Personally, I am productively stymied by clutter on my desk. Only after I take a moment to de-clutter, can I really start getting things done. Yet in the book “A Perfect Mess,” Eric Abrahamson and David H. Freedman claim there are hidden benefits to being unorganized and cluttered. The book suggests a messy desk can be the product of an effective worker and that there is a price for being neat in terms of staff, time and other costs.
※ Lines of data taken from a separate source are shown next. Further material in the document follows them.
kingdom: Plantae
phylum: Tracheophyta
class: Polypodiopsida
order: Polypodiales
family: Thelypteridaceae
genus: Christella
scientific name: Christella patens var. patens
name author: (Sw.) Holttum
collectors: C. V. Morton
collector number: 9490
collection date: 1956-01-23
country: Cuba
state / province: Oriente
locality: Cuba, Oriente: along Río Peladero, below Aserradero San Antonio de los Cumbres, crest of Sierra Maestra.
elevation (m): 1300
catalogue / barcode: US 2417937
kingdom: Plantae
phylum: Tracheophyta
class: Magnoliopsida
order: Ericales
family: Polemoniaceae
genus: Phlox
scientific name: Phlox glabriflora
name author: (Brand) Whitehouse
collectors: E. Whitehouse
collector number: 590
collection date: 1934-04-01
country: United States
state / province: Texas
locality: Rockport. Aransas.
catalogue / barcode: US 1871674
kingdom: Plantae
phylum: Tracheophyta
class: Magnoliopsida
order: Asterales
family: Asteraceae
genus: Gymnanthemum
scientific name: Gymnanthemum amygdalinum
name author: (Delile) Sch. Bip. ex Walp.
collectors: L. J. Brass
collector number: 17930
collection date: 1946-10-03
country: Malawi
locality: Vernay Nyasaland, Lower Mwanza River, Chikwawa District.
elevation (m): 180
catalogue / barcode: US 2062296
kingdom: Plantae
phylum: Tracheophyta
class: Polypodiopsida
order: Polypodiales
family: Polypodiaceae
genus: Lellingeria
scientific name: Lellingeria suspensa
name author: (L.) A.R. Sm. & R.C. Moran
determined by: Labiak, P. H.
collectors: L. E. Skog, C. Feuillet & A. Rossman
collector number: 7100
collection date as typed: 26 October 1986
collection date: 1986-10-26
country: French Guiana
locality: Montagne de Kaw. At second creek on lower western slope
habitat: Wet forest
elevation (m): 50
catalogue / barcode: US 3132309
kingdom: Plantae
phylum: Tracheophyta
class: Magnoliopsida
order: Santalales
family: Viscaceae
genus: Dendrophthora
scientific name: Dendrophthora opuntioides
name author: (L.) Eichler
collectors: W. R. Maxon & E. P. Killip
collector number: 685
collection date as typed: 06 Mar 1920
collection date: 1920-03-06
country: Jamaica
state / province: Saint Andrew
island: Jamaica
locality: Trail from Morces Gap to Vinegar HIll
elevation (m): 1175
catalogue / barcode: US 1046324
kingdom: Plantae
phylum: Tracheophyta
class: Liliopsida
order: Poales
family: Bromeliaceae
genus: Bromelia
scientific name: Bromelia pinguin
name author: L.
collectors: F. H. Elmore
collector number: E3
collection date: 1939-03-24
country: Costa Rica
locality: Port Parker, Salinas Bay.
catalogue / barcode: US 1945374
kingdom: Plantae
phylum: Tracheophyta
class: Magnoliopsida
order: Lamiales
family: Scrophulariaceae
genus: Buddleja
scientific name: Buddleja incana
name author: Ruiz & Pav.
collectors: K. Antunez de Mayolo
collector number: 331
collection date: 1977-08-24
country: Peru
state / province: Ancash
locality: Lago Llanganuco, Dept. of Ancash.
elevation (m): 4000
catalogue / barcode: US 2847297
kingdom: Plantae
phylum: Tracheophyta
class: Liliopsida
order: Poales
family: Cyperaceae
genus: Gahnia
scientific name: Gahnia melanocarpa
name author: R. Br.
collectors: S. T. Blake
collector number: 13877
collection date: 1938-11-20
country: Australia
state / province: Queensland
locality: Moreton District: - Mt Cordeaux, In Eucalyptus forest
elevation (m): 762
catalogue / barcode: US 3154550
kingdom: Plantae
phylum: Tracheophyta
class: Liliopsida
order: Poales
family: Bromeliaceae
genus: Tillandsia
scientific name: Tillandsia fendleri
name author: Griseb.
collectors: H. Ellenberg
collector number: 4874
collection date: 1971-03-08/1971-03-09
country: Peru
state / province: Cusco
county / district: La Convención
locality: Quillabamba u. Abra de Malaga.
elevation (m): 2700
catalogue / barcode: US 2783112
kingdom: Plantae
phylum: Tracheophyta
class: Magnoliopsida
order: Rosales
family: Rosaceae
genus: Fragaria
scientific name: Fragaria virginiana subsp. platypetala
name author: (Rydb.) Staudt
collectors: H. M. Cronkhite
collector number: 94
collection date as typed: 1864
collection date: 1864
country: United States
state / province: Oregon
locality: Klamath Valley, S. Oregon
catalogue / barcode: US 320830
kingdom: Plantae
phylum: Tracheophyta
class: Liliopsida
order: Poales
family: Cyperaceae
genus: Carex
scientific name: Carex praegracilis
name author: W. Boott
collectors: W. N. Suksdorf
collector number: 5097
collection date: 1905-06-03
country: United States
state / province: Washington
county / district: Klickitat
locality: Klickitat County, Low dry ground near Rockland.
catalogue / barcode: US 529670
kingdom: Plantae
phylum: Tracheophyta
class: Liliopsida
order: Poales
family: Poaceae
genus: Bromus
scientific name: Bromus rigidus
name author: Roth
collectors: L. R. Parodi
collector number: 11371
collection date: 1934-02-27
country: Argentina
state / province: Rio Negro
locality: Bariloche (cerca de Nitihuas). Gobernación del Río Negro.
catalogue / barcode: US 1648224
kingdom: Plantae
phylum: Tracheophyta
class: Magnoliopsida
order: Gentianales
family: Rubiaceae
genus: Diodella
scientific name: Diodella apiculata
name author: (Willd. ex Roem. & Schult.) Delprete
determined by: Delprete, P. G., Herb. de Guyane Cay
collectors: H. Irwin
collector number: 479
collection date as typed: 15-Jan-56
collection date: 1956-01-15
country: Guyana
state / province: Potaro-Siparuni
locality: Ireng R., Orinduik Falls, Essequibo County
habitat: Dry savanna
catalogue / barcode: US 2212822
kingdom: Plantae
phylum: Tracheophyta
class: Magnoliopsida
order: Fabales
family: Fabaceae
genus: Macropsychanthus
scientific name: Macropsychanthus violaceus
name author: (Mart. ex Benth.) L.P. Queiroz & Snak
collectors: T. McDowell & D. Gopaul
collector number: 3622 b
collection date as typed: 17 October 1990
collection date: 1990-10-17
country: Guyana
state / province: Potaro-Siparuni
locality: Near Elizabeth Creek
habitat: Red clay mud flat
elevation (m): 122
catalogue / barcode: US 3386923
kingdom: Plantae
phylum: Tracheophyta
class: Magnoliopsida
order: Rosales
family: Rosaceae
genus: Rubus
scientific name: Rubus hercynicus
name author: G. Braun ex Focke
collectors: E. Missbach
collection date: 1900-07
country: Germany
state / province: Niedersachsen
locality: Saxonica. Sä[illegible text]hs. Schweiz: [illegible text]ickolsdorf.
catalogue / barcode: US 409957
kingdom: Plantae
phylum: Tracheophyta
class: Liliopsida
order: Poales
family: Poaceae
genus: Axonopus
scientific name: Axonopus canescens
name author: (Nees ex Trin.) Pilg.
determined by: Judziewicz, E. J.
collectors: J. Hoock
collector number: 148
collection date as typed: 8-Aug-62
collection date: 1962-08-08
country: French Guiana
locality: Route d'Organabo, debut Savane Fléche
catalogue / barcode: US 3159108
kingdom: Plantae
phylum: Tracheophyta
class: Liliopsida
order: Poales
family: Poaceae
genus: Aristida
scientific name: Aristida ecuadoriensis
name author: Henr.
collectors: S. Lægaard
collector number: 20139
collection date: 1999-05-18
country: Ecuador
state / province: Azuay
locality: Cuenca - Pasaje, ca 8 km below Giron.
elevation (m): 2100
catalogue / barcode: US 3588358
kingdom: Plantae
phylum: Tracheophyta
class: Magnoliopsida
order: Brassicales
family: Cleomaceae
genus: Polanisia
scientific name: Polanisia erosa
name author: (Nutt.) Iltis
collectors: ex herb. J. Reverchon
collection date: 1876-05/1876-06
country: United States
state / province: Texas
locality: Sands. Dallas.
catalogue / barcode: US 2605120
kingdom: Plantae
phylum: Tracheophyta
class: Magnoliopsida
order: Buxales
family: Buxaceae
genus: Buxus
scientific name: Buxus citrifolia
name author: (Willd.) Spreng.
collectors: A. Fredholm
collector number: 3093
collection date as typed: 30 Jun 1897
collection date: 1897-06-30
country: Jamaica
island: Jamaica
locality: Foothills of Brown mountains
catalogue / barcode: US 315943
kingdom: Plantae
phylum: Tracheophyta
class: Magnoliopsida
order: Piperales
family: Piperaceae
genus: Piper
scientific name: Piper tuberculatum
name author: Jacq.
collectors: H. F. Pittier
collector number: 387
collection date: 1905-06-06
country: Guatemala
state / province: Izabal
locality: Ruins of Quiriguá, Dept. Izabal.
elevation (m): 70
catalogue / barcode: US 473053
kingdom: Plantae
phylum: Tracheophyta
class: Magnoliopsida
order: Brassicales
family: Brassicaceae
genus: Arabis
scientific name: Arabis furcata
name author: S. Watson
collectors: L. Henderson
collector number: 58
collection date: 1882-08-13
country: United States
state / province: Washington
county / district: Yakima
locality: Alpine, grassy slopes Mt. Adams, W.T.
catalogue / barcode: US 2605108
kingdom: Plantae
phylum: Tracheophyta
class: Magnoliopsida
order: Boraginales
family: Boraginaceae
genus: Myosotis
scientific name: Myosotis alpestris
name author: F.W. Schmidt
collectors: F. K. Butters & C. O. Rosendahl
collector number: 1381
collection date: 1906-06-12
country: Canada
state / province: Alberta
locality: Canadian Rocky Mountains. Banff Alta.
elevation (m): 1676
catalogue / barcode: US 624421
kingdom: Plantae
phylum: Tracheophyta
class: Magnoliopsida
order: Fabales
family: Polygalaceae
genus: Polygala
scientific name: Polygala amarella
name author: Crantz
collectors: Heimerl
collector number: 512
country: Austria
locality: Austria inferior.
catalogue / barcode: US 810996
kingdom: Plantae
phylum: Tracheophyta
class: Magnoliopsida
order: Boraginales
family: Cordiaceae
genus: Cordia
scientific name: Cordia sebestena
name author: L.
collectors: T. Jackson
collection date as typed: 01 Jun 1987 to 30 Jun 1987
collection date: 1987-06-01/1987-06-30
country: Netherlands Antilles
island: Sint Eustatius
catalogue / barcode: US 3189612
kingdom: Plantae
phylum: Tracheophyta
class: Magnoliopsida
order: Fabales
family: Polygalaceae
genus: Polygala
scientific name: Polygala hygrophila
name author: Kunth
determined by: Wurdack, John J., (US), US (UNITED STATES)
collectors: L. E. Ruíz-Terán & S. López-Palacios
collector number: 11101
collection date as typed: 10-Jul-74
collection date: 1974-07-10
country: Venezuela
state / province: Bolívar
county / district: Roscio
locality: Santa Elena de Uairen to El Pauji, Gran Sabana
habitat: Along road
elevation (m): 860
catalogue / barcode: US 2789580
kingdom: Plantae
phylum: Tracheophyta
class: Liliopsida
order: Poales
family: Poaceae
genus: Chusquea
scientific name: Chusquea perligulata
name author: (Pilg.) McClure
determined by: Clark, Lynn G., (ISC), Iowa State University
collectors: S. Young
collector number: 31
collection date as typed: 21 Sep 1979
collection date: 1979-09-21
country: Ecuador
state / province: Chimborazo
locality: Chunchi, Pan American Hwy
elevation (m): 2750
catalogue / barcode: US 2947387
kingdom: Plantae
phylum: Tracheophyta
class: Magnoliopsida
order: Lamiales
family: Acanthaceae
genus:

In the end of the day, it is your choice. If upon approaching your messy desk, you are able to get right to the key work at hand and power through, then you need not waste extra time getting organized or creating systems to stay that way. If, however, the mess has you distracted, jumping from email to phone call to reviewing a file, then the flag is red. If you procrastinate often, simply not moving forward on the high-payoff work, then that messy desk is costing you time and money.
Get a file cabinet. Most offices require at least a two drawer file cabinet for reference documents that aren’t active; read more here on the key types of files. Create a logical filing system to house that paperwork.
Bagua your desk. Objects on the desk can be organized according to energy content:
- The left side of the desk is for new projects, ideas, marketing and sales issues.
- The right side is reserved for bills, reports and lists.
- The area in front of you should remain completely clear.
Trash your trash. Even on your computer, throw away your garbage. Save only what you really need. Set yourself a goal (and put it in your calendar) to ruthlessly delete all redundant data every three months. “Data” in this case means both paper on your desk and files / emails in your computer. The result: You (and your computer) will work faster and your thoughts will have free reign!
Get the right bins. If you don’t have bins for your trash, that paper will end up as clutter. Make sure your office has:
- A shredder, or a bin for paper to shred… and a service to get it occasionally
- A bin for recycle paper
- A bin for trash
So, what are you? Do you power-through clutter, or does a clean desk rule?